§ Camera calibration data
* * * *
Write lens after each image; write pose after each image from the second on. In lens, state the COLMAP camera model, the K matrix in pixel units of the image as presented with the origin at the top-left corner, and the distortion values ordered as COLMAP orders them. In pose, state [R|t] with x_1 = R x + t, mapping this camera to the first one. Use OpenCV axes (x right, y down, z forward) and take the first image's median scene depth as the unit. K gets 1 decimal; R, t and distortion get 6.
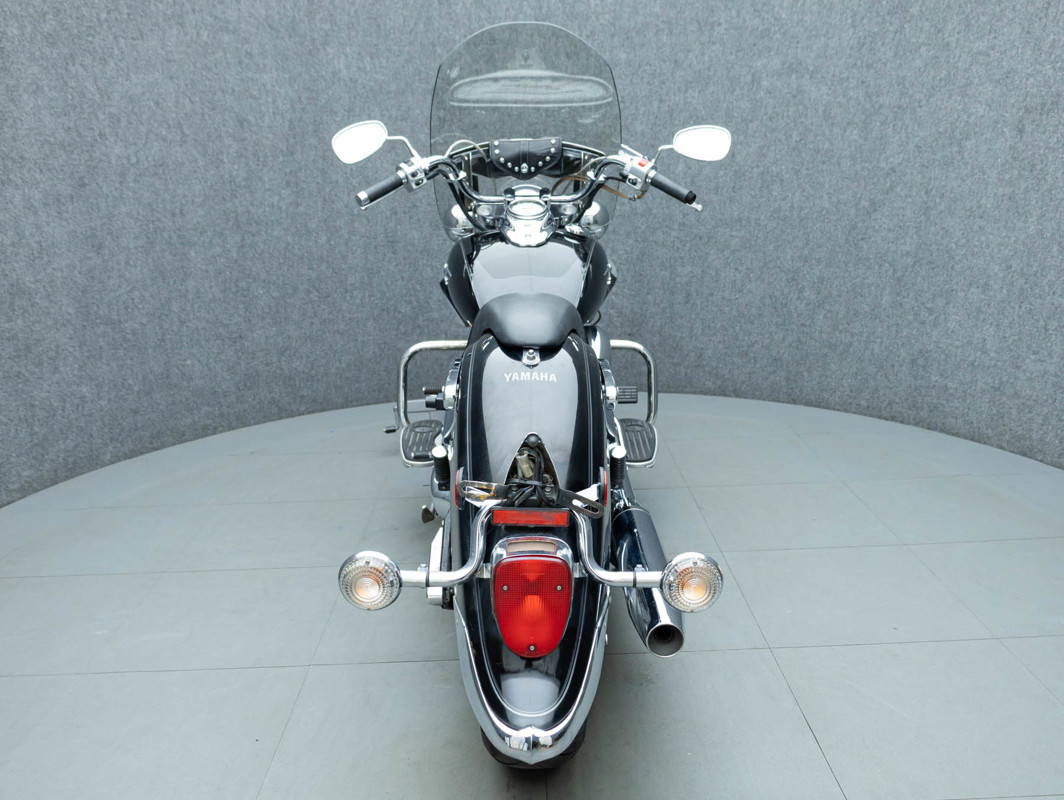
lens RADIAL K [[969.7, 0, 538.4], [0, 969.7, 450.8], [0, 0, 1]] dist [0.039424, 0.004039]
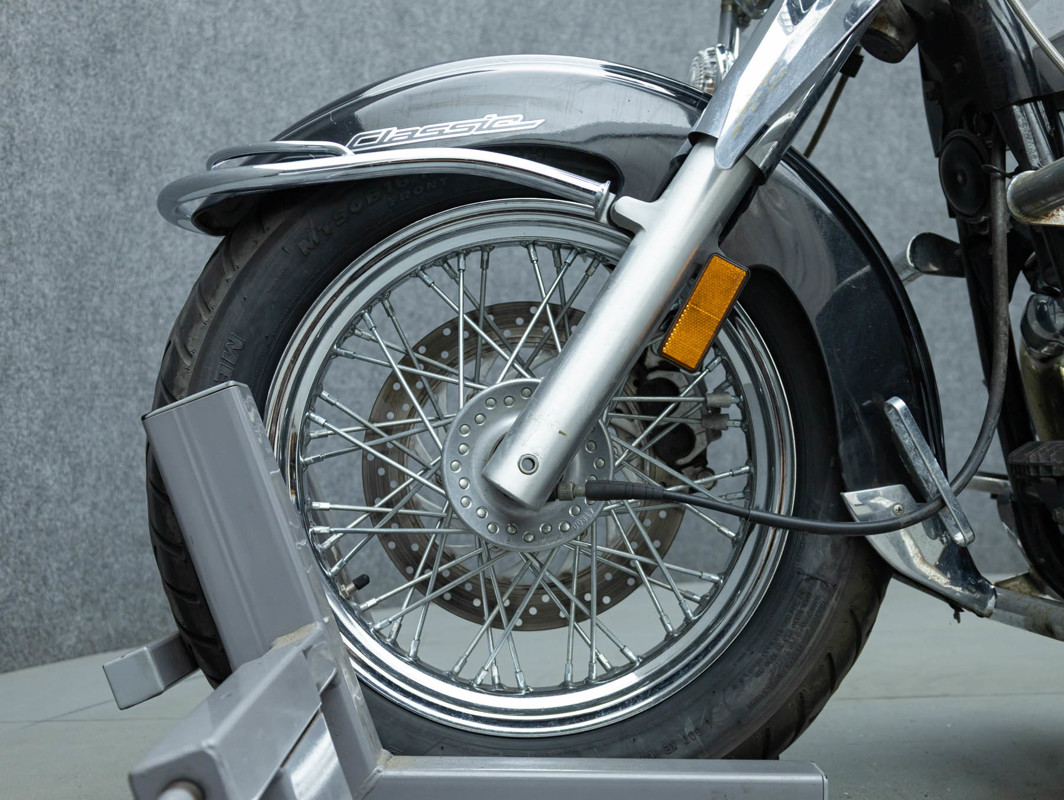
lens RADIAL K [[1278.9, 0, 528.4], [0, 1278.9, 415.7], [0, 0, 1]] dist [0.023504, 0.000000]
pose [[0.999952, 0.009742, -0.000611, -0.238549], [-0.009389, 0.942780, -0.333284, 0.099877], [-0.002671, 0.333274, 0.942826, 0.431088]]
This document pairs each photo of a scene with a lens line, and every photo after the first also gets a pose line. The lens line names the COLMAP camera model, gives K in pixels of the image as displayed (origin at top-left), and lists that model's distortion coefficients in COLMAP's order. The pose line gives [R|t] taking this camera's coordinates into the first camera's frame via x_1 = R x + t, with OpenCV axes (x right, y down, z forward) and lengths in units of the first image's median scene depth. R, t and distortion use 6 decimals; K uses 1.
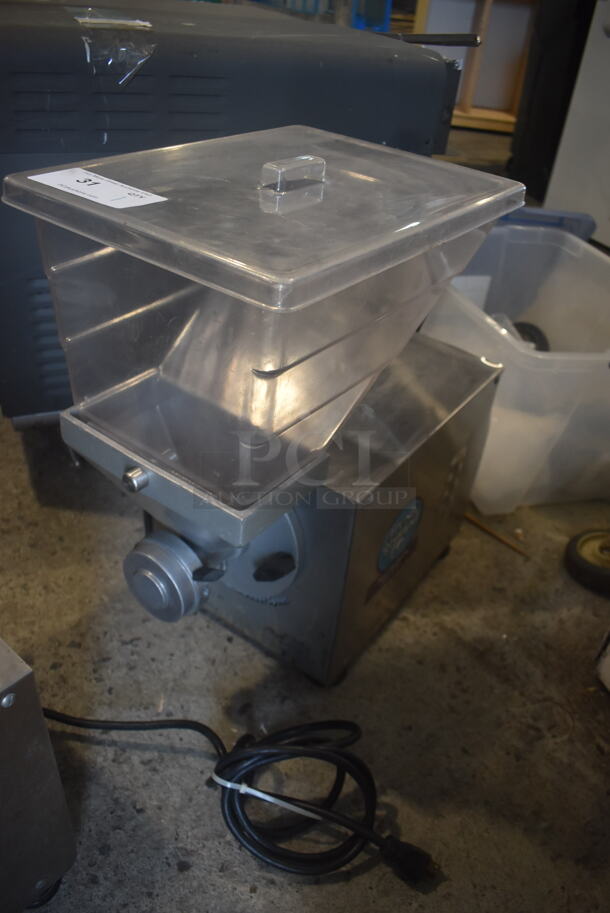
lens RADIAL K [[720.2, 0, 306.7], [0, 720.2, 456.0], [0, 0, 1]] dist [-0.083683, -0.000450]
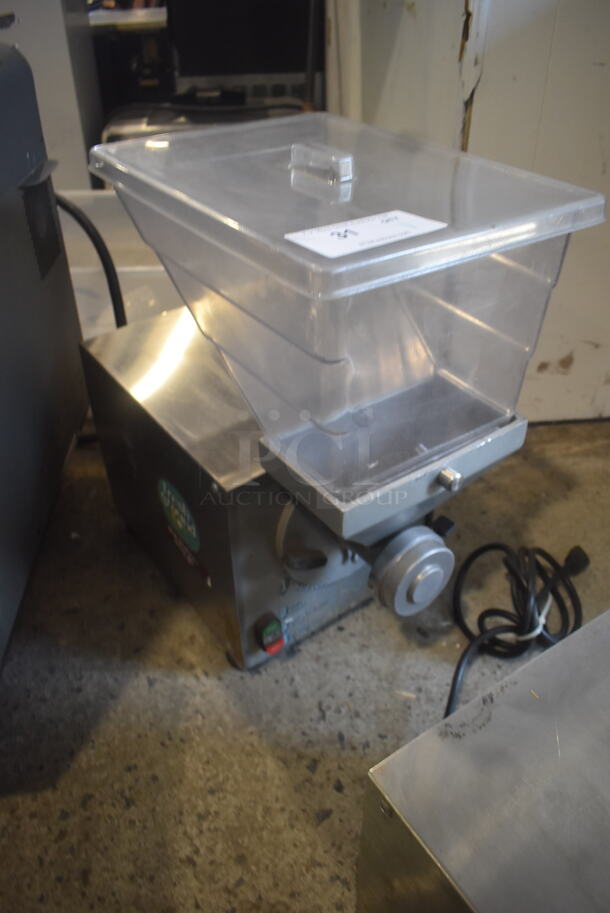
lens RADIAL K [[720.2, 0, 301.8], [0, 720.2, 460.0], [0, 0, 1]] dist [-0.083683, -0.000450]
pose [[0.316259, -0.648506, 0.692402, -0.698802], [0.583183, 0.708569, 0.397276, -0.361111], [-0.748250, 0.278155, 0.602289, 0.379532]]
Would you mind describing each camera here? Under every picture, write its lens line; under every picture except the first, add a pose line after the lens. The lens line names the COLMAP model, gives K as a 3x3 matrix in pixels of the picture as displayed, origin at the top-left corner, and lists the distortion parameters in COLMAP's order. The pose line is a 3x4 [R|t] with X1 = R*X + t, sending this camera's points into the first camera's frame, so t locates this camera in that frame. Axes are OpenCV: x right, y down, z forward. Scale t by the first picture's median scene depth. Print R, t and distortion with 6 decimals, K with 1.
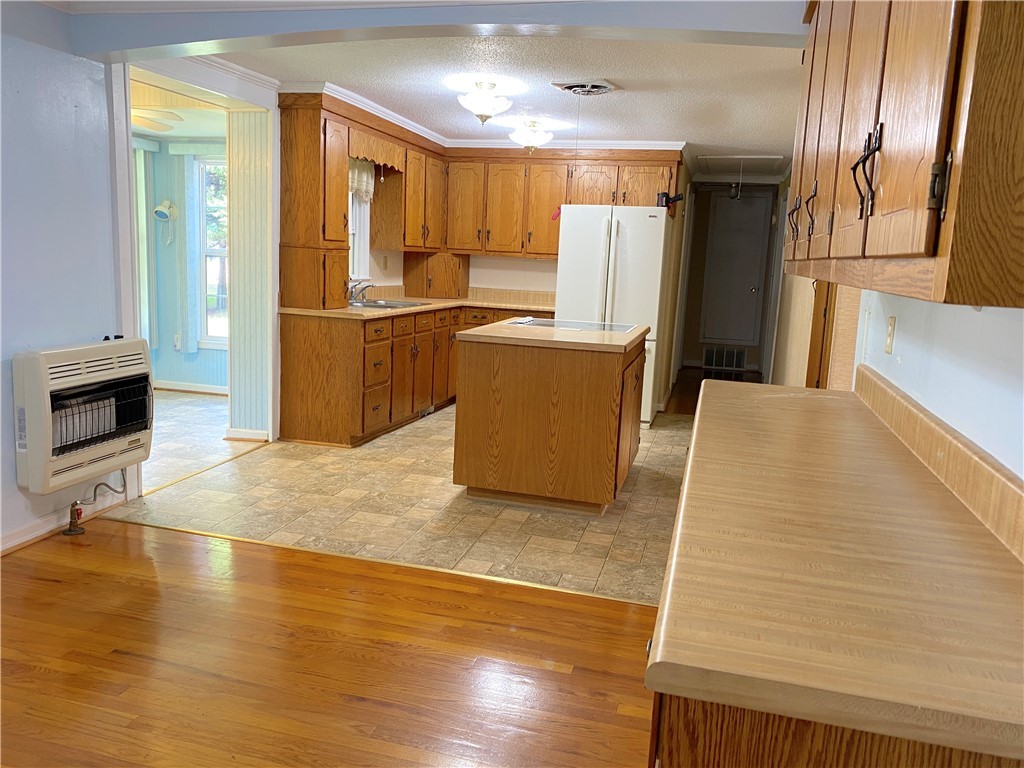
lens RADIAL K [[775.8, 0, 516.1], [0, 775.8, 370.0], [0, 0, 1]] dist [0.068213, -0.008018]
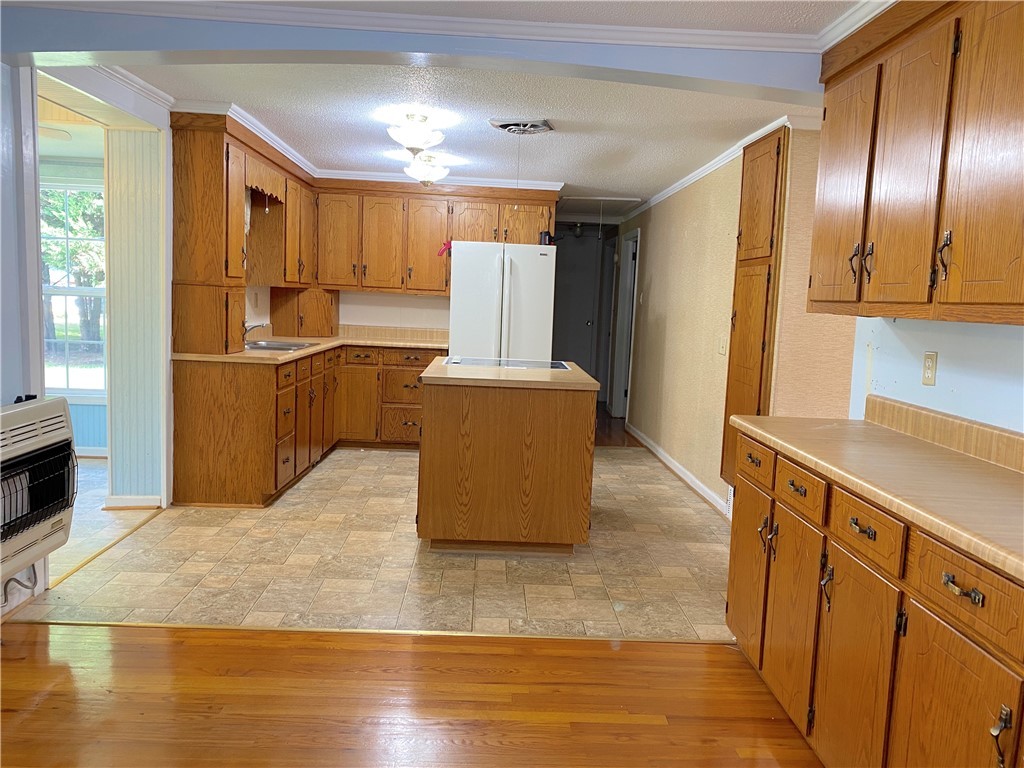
* * * *
Copy each line of the records above exactly as written. Do not carry over any picture.

Write lens after each image; write pose after each image from the second on. In lens, state the COLMAP camera model, the K matrix in pixel units of the image as presented with the origin at the top-left corner, and the distortion values ordered as COLMAP orders them. In pose, state [R|t] with x_1 = R x + t, mapping this camera to the first one. Use OpenCV axes (x right, y down, z forward) and take the first image's median scene depth as the unit. K gets 1 decimal; R, t and distortion get 6.
lens RADIAL K [[969.7, 0, 538.4], [0, 969.7, 450.8], [0, 0, 1]] dist [0.039424, 0.004039]
lens RADIAL K [[1278.9, 0, 528.4], [0, 1278.9, 415.7], [0, 0, 1]] dist [0.023504, 0.000000]
pose [[0.999952, 0.009742, -0.000611, -0.238549], [-0.009389, 0.942780, -0.333284, 0.099877], [-0.002671, 0.333274, 0.942826, 0.431088]]
This document pairs each photo of a scene with a lens line, and every photo after the first also gets a pose line. The lens line names the COLMAP camera model, gives K in pixels of the image as displayed (origin at top-left), and lists that model's distortion coefficients in COLMAP's order. The pose line gives [R|t] taking this camera's coordinates into the first camera's frame via x_1 = R x + t, with OpenCV axes (x right, y down, z forward) and lengths in units of the first image's median scene depth. R, t and distortion use 6 decimals; K uses 1.
lens RADIAL K [[720.2, 0, 306.7], [0, 720.2, 456.0], [0, 0, 1]] dist [-0.083683, -0.000450]
lens RADIAL K [[720.2, 0, 301.8], [0, 720.2, 460.0], [0, 0, 1]] dist [-0.083683, -0.000450]
pose [[0.316259, -0.648506, 0.692402, -0.698802], [0.583183, 0.708569, 0.397276, -0.361111], [-0.748250, 0.278155, 0.602289, 0.379532]]
Would you mind describing each camera here? Under every picture, write its lens line; under every picture except the first, add a pose line after the lens. The lens line names the COLMAP model, gives K as a 3x3 matrix in pixels of the picture as displayed, origin at the top-left corner, and lists the distortion parameters in COLMAP's order. The pose line is a 3x4 [R|t] with X1 = R*X + t, sending this camera's points into the first camera's frame, so t locates this camera in that frame. Axes are OpenCV: x right, y down, z forward. Scale t by the first picture's median scene depth. Print R, t and distortion with 6 decimals, K with 1.
lens RADIAL K [[775.8, 0, 516.1], [0, 775.8, 370.0], [0, 0, 1]] dist [0.068213, -0.008018]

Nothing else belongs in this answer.